◆ What to do:
Setting pictures aside, output exactly the lines from the start of the records to the line with "ring pip: (809, 872)", that line included.

(Images with bounding boxes)
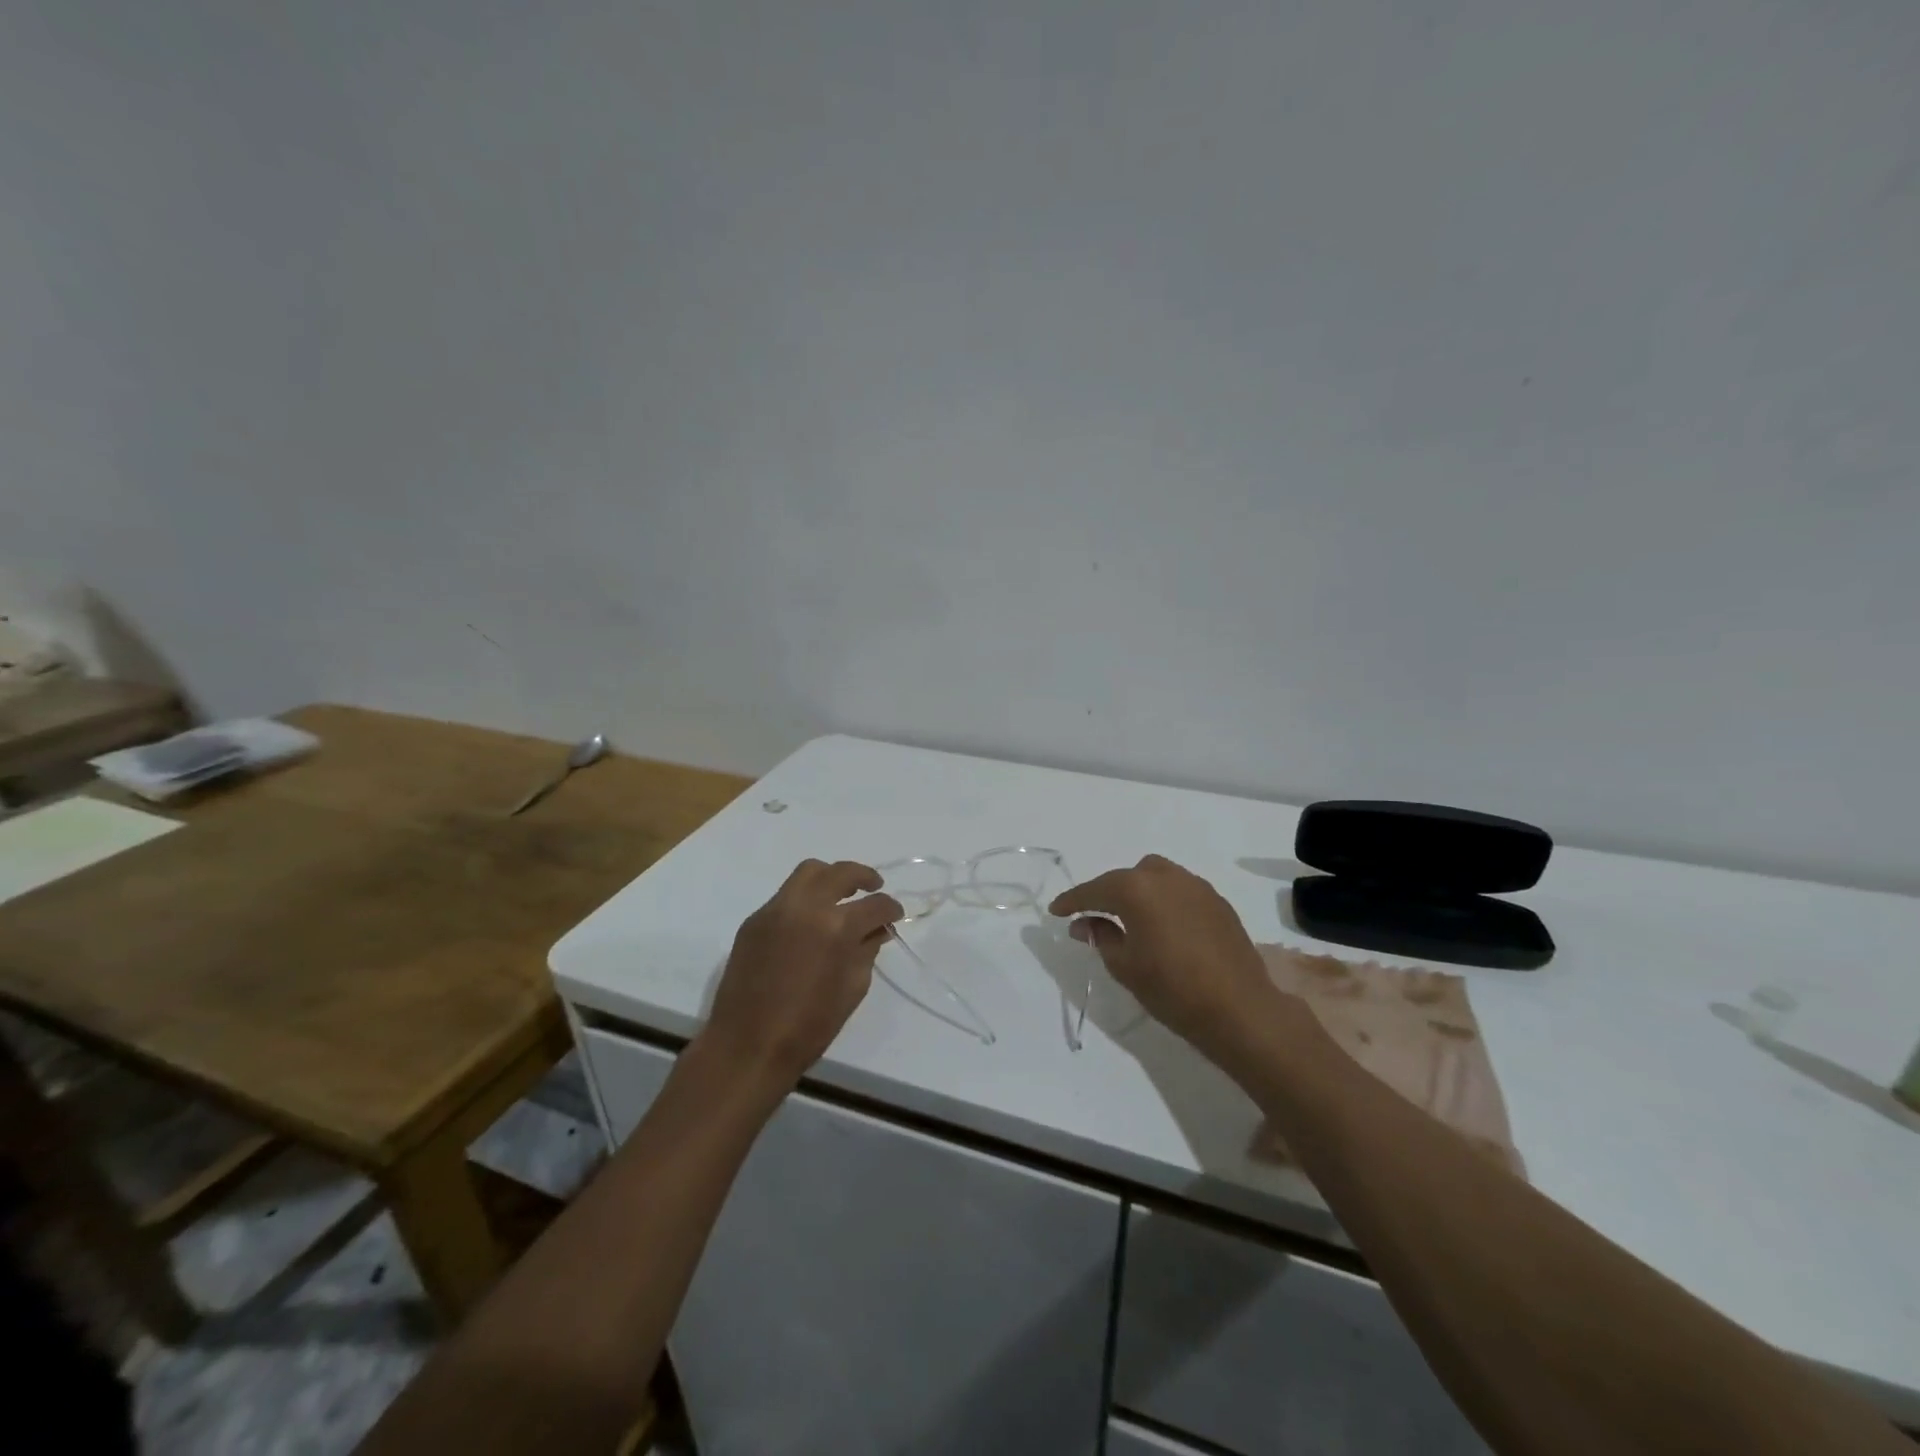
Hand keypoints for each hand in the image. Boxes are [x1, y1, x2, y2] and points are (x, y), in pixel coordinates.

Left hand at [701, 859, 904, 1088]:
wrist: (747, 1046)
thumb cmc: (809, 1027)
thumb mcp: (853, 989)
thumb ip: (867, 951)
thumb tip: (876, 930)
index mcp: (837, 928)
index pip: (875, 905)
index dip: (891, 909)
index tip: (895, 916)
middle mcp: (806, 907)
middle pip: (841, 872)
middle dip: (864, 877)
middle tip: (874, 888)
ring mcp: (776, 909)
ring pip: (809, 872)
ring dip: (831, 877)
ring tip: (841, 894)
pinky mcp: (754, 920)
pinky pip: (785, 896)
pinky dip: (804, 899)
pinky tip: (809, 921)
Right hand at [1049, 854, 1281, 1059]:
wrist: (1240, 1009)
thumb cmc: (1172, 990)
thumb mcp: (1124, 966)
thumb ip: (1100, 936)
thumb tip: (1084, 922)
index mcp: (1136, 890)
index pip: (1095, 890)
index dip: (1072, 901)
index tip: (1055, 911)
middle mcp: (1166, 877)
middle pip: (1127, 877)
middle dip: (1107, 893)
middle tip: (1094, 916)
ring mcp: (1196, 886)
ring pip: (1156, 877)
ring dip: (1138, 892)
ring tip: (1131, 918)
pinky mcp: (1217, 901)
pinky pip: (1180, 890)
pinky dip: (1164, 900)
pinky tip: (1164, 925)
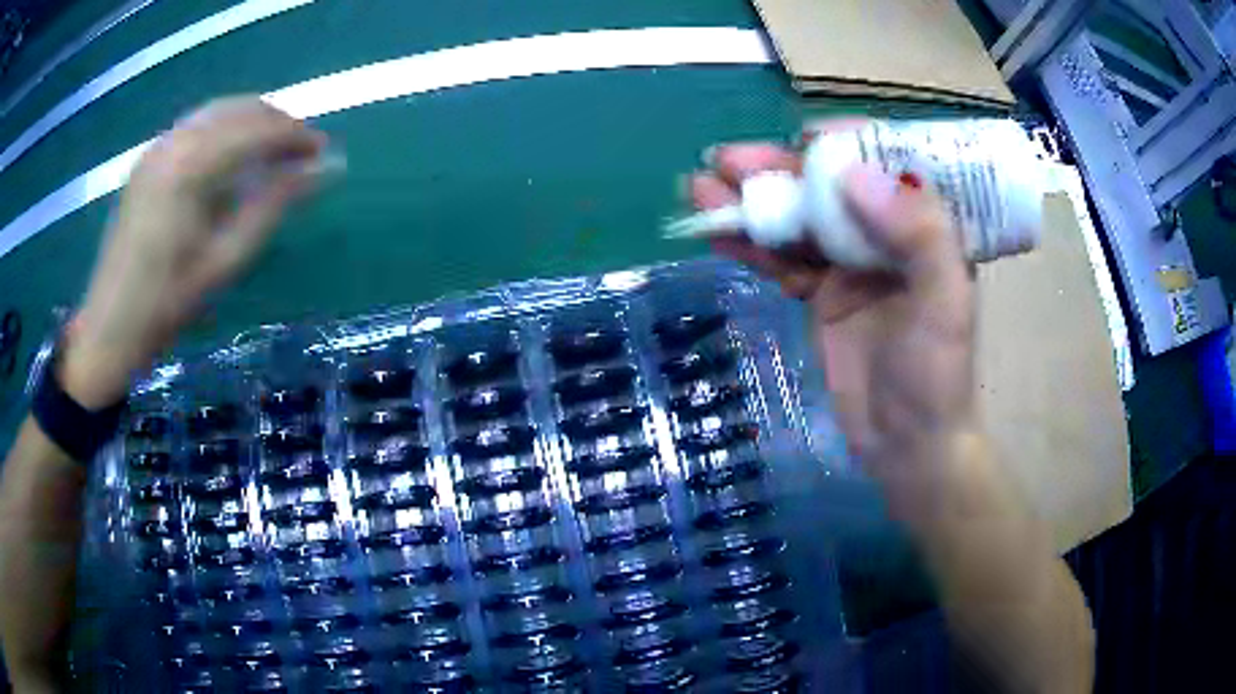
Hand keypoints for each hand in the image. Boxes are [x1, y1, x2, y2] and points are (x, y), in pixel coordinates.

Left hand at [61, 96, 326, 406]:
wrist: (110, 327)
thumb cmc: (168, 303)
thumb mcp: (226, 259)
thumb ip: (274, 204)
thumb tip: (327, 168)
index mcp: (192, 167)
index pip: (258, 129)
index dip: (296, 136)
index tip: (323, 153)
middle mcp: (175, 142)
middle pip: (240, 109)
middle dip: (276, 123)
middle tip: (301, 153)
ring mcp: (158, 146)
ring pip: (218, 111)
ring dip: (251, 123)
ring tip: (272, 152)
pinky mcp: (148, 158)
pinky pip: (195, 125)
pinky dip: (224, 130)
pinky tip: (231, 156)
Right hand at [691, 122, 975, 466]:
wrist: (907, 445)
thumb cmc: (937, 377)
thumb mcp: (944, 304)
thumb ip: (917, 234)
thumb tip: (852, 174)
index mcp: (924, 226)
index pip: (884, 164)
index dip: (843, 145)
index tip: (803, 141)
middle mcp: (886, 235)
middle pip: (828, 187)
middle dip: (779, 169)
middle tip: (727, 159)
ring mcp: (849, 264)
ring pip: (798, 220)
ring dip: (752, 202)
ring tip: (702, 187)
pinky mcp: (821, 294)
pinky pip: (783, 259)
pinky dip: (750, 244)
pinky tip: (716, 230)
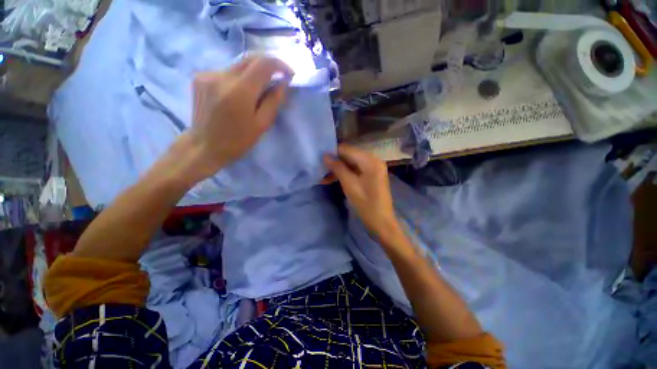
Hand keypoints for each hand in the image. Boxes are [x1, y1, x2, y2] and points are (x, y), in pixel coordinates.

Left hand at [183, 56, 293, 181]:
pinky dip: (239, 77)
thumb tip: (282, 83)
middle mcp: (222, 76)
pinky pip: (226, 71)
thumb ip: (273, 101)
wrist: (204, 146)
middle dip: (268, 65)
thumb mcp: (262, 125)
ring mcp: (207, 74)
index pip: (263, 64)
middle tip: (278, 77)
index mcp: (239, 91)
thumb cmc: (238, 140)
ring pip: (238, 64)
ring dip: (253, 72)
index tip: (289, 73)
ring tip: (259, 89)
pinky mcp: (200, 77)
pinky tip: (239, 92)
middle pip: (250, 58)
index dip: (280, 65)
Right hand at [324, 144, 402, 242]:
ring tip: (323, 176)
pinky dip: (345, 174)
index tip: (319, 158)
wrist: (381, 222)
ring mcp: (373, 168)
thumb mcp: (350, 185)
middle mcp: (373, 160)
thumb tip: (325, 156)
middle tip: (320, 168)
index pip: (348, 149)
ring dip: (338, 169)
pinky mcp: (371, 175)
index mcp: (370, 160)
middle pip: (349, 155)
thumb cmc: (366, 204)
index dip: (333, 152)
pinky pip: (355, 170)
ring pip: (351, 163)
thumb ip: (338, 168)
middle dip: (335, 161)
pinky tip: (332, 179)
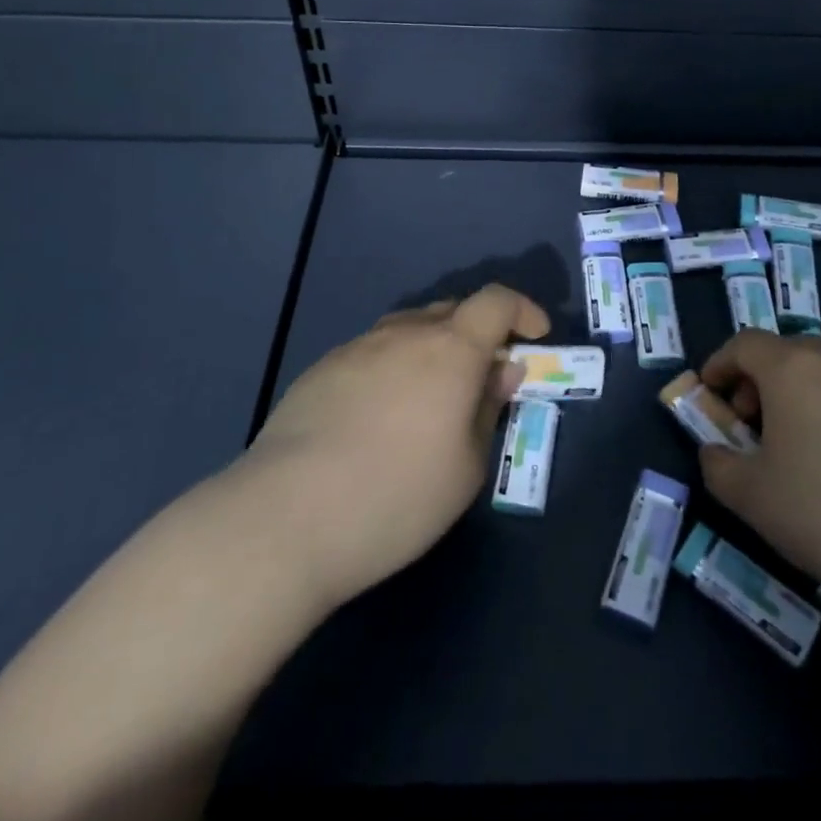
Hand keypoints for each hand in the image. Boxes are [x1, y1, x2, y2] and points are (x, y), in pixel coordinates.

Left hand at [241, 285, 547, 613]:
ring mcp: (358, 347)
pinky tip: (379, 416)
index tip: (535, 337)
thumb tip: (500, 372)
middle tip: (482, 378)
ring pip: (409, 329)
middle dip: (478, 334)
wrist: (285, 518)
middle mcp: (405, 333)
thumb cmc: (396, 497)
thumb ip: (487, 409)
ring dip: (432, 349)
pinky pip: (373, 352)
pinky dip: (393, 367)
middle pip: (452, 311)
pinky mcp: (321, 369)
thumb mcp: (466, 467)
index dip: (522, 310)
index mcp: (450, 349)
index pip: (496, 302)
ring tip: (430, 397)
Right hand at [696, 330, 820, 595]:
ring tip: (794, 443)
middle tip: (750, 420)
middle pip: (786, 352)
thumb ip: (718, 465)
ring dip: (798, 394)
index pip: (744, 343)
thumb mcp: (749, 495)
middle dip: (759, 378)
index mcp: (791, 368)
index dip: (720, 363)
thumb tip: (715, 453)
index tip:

◆ Answer to the problem:
Hand keypoints for each hand in the image. Boxes are [x1, y1, x2, y2] and points are (x, y), in pixel coordinates.

Left hand at [701, 859, 904, 1088]:
wrist: (747, 1046)
thumb cmc: (809, 1027)
thumb mcp: (853, 989)
thumb ip: (867, 951)
thumb tip: (876, 930)
index mcp: (837, 928)
index pip: (875, 905)
index dip: (891, 909)
index tip: (895, 916)
middle mcp: (806, 907)
middle pip: (841, 872)
middle dip: (864, 877)
middle tip: (874, 888)
ring mcp: (776, 909)
ring pip: (809, 872)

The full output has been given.